# [Document section]
Skip to content

Question about zero-inflated Poisson glmer

29 messages · Thierry Onkelinx, Mollie Brooks, Ben Bolker +2 more

Messages 1–25 of 29

#
Dear group - I am currently fitting a Poisson glmer where I have an 
excess of outcomes that are zero (>95%). I am now debating on how to 
proceed and came up with three options:

1.) Just fit a regular glmer to the complete data. I am not fully sure 
how interpret the coefficients then, are they more optimizing towards 
distinguishing zero and non-zero, or also capturing the differences in 
those outcomes that are non-zero?

2.) Leave all zeros out of the data and fit a glmer to only those 
outcomes that are non-zero. Then, I would only learn about differences 
in the non-zero outcomes though.

# [Your assignment]
Copy the forum thread from "Messages 1–25 of" to "that are non-zero?", renaming "coefficients" to "estimates". The rows below this point were taken from a separate source.

Saved entries:
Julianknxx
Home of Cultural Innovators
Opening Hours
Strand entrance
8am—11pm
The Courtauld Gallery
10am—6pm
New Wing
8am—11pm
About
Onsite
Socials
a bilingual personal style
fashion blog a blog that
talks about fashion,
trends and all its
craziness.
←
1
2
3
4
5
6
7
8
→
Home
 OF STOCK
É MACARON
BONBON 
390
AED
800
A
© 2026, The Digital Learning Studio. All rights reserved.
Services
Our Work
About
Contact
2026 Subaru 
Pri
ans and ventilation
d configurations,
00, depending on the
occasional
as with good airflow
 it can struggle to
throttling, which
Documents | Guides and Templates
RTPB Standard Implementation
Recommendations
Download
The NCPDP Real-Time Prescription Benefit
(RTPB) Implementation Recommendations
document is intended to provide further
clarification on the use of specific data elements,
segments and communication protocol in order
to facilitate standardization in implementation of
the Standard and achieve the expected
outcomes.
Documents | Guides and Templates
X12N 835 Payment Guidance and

# [Expected answer]
Messages 1–25 of 29

#
Dear group - I am currently fitting a Poisson glmer where I have an 
excess of outcomes that are zero (>95%). I am now debating on how to 
proceed and came up with three options:

1.) Just fit a regular glmer to the complete data. I am not fully sure 
how interpret the estimates then, are they more optimizing towards 
distinguishing zero and non-zero, or also capturing the differences in 
those outcomes that are non-zero?